Austin City Council is planning to discuss the official proposal from Precourt Sports Ventures to build a $200 million soccer park on the city-owned property at McKalla Place.
1. The proposal
Tuesday will be the first time council will discuss the proposal for a 20,000-seat stadium that, if approved, PSV would build at 10414 McKalla Place near the intersection of Burnet Road and Braker Lane.
PSV operates the Columbus Crew soccer team and would relocate the team by March 2019 to a temporary site and then build a stadium at McKalla. PSV President Dave Greeley said the company needs a response or direction from council by the end of June to make that deadline happen.
2. The parking
PSV is confident that it can produce a traffic management plan to handle up to 20,000 fans. The company has received a lot of flak over proposing only 1,000 parking spaces on-site and relying on ridesharing, public transit, shuttles and bicycles to accommodate the rest of the fans.
Greeley said the Crew’s current stadium has 7,000 parking spaces and takes an hour and a half to empty.
“So the definition of traffic is to put 7,000 parking spaces outside the stadium,” he said.
Unlike two other proposals for McKalla Place, PSV would not pay for building a new MetroRail station on the site.
Dan Vaillant, senior vice president of CAA ICON, a company that helps develop stadiums and arenas, said as part of the informal parking analysis, PSV identified 10,000 parking spaces within a 20-minute walk that could potentially be utilized for games and then have shuttles drop off fans.
He said the owners of the Domain Tower, which is under construction on Braker west of Burnet, have reached out about using their 2,400-spot parking garage.
An official traffic impact analysis would be one of the first things completed if the city decides to move forward with the MLS proposal.
3. The park
When the MLS stadium is not in use, PSV plans to have the soccer park be open to the public to enjoy a run, walking the dog, throwing a Frisbee, attending a farmers market or other community event, and enjoying concessions such as coffee or beer, Greeley said.
“When you have this sort of park space, this sort of open space, this sort of programmable space, it creates a distinct feel and it’s not just soccer at all,” he said.
The focus on offering parkland on top of a stadium, Greeley said, came from learning the North Austin area is park deficient.
“One of the things we’ve done all along, and it’s been very helpful for us because we want to come to Austin because we love everything about Austin, and in order to do that you need to listen and learn and you’ve heard Austin loudly and clearly,” he said.
Jonathan Emmett, design director for architecture firm Gensler, said the stadium would be lower so the main concourse and concessions would be at pedestrian level.
“We want to create a venue that really feels approachable and active on non game days,” he said.
4. The competition
Two other development proposals—both for mixed use and also include park space—emerged last week from area groups.
The first proposal from Austin-based Capella Capital Partners proposes to build 1,500 apartment units, 800,000 square feet of office space, 120,000 square feet of retail and restaurant spaces, 6 acres of green space, a MetroRail station and structured parking.
“We feel like overall this is a higher and better use than a soccer stadium,” Capella Chief Financial Officer Scott Moxham said.
Local developers Marcus Whitfield and John Chen have proposed 500 income-accessible housing units, as well as studios for artists, grocery store, wellness hub, educational workforce, 7 acres of parkland and a rail station.
“We have a desire to support the creative economy in Austin,” Chen said.
5. The land
PSV is proposing to lease the land from the city for $1 per year for 80 years and the property would not be added to the tax rolls, Greeley said.
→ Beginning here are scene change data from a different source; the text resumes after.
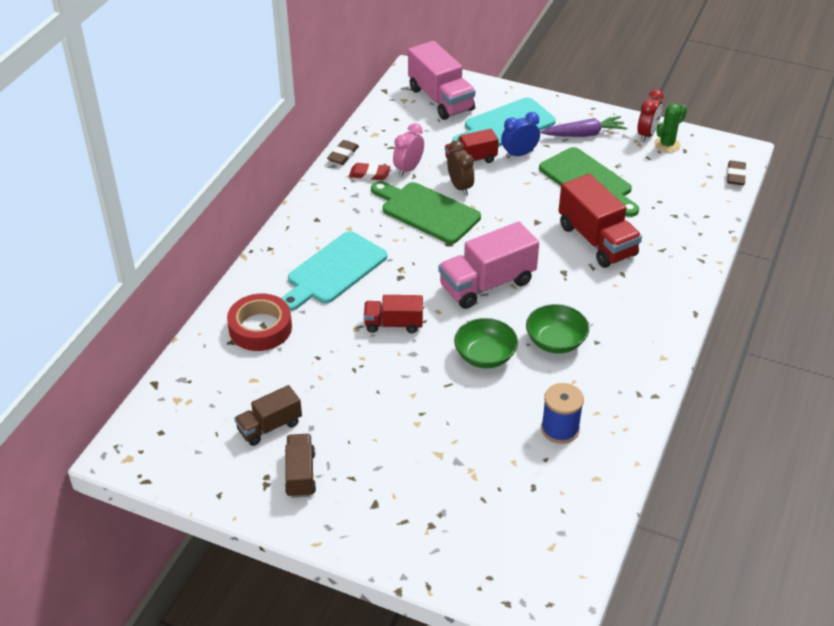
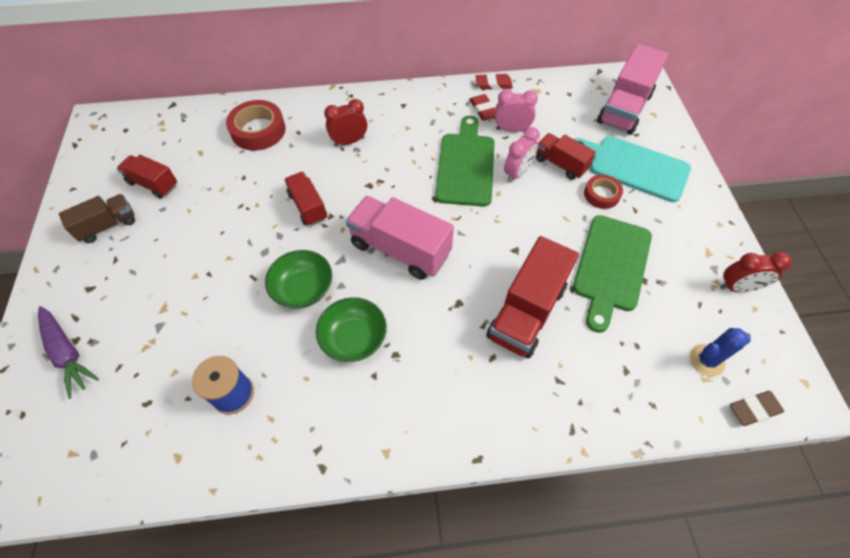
camera: 60 degrees right, 15 degrees up
(269, 426) = (153, 184): brown truck -> red truck
(333, 270) = (349, 141): turquoise cutting board -> red clock
(343, 155) = (493, 84): brown eraser -> red eraser
(460, 187) = (517, 173): brown clock -> pink clock
(519, 154) = (601, 194): blue clock -> red tape
(584, 134) = (681, 232): purple carrot -> purple carrot (68, 353)
(667, 144) = (739, 314): green cactus -> none
(690, 177) = (706, 360): none -> blue cactus

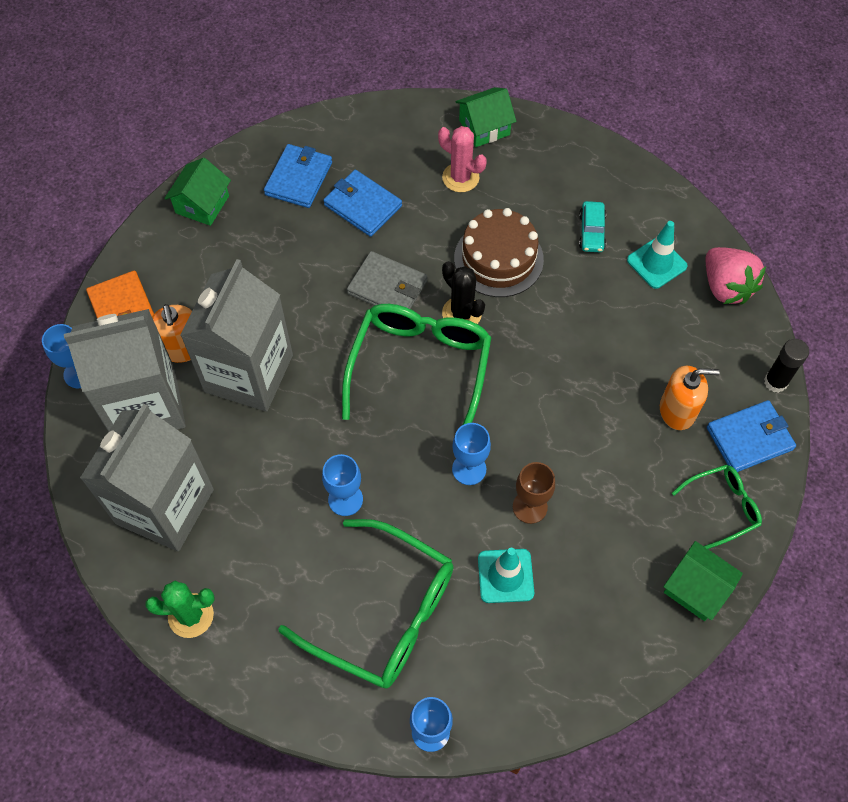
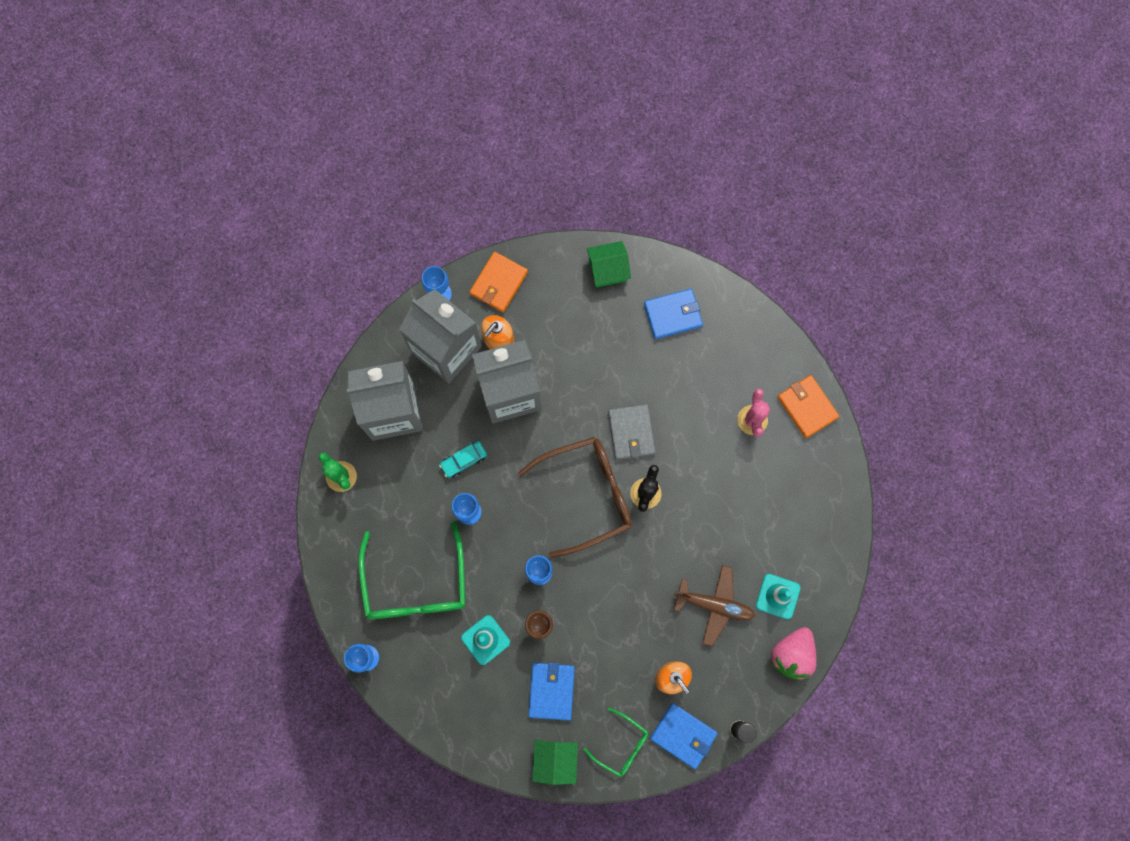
camera: 55 degrees right, 15 degrees up
(362, 205) = (682, 371): blue wallet -> blue wallet (551, 691)
(420, 368) = (587, 494): green glasses -> brown glasses
(484, 127) = (807, 407): green house -> orange wallet
(498, 259) = (705, 489): brown cake -> none
(591, 232) = (772, 536): turquoise car -> turquoise car (463, 460)
(626, 323) = (714, 605): none -> brown plane

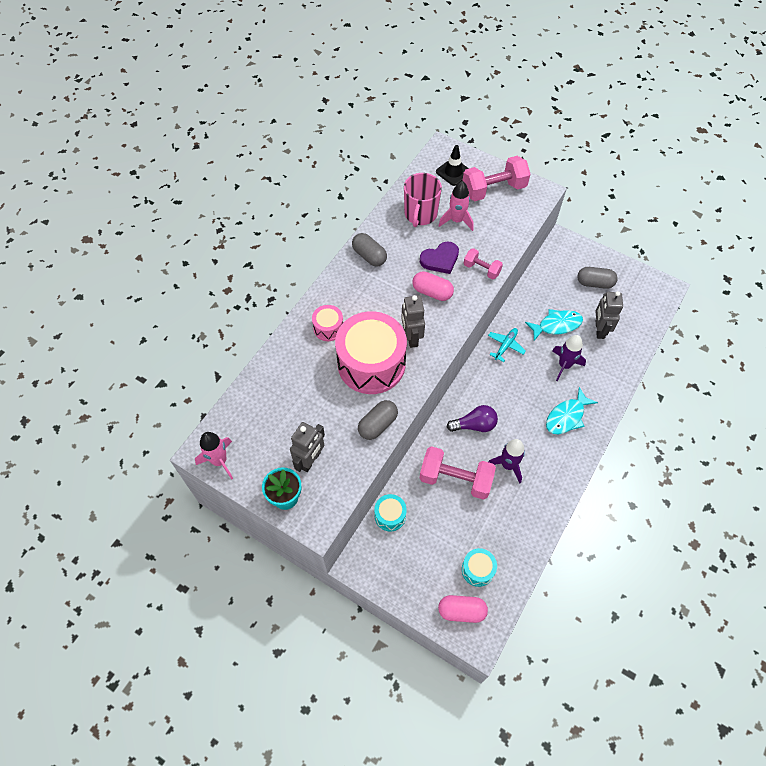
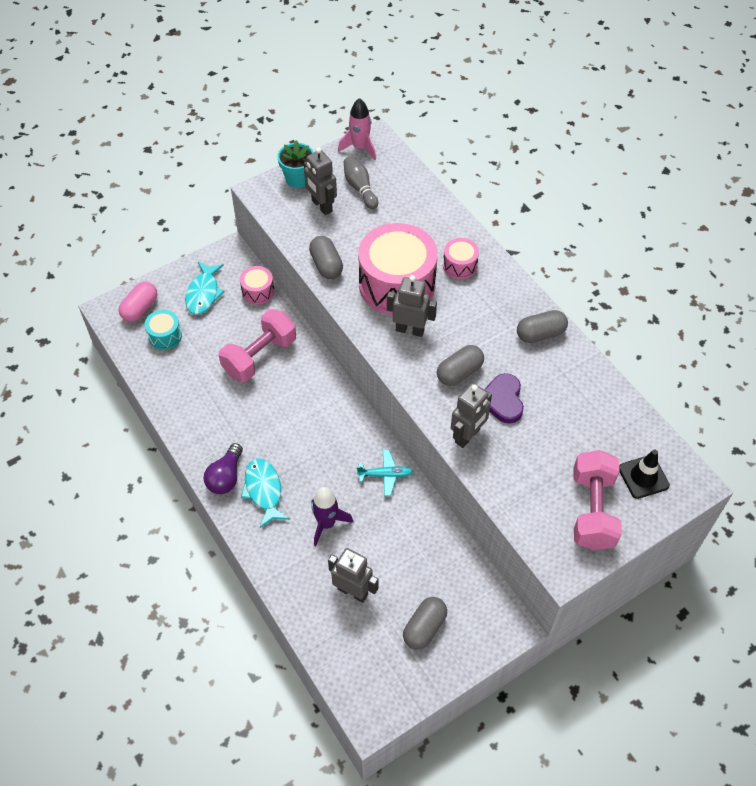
camera: 115 degrees right, 5 degrees down
(273, 438) = (360, 188): none -> grey bowling pin
(390, 516) = (258, 291): turquoise drum -> pink drum
(420, 214) = (583, 409): pink mug -> none
(432, 292) = (459, 372): pink capsule -> grey capsule
(456, 220) = (556, 443): pink rocket -> none
(474, 425) = (306, 398): purple light bulb -> purple light bulb (226, 477)
(481, 269) = (467, 436): pink dumbbell -> grey robot
(505, 346) = (385, 475): turquoise plane -> turquoise plane turned 60 degrees counterclockwise
(508, 465) = (245, 407): purple rocket -> none
(556, 325) = (384, 545): turquoise fish -> turquoise fish (203, 293)

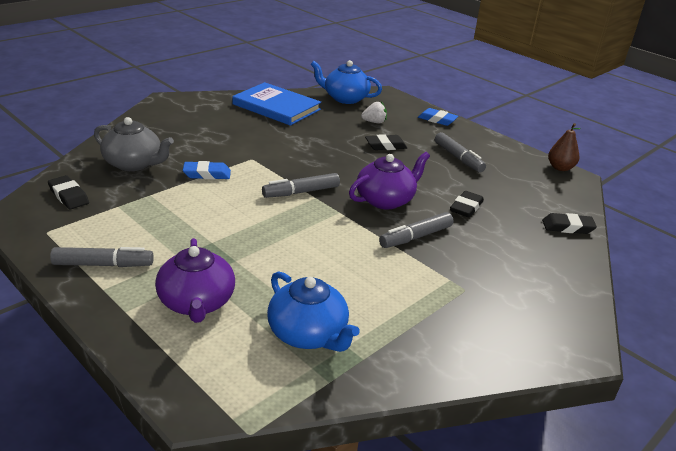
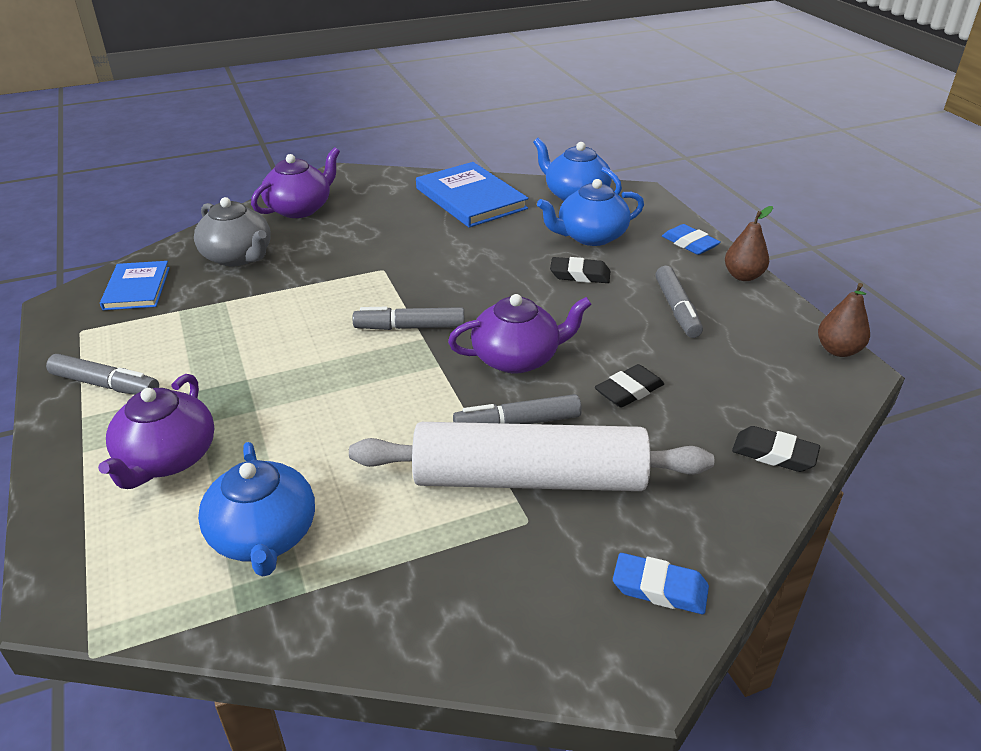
camera: 25 degrees right, 5 degrees up
(68, 196) = (136, 288): black eraser -> blue book
(155, 126) = (300, 208): none -> purple teapot
(207, 174) = (311, 283): blue eraser -> blue eraser (659, 588)
(374, 122) = (590, 236): white strawberry -> blue teapot
(447, 266) = (529, 478): none -> white rolling pin
(481, 134) = (743, 276): none -> brown pear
He also addressed community concerns that PSV is just trying to get the land for free.
“We’re not getting one thing for free,” Greeley said. “We are making a sizeable commitment and sizeable investment in Austin because we believe in Austin and we want to create something that all of Austin can enjoy.”
District 7 Council Member Leslie Pool has previously said she would like to see the land returned to the tax rolls.
Whitfield and Chen presented the city with an offer Friday morning to purchase the 24-acre site for $22.5 million, well above the $9.65 million value listed in the city’s report released June 1. The duo would also be open signing an 80-year lease with the city for $2.2 million per year, escalating 1.5 percent for a total amount of nearly $336 million.
“We made an offer to the city for McKalla Place because this property is Austin’s best opportunity for new affordable housing, jobs and public parkland,” Whitfield said. “We are proud to join community leaders in requesting that our elected city officials listen to Austin residents and issue a [request for proposals]to ensure a fair, equal and transparent process.”
A Capella representative stated June 5 at a community meeting that the city told them the land was valued at $29.5 million for the use proposed. A representative for Whitfield and Chen also provided the city’s 2016 appraisal of the property that indicates the value is $29.5 million and that the highest and best use is for mixed-use development.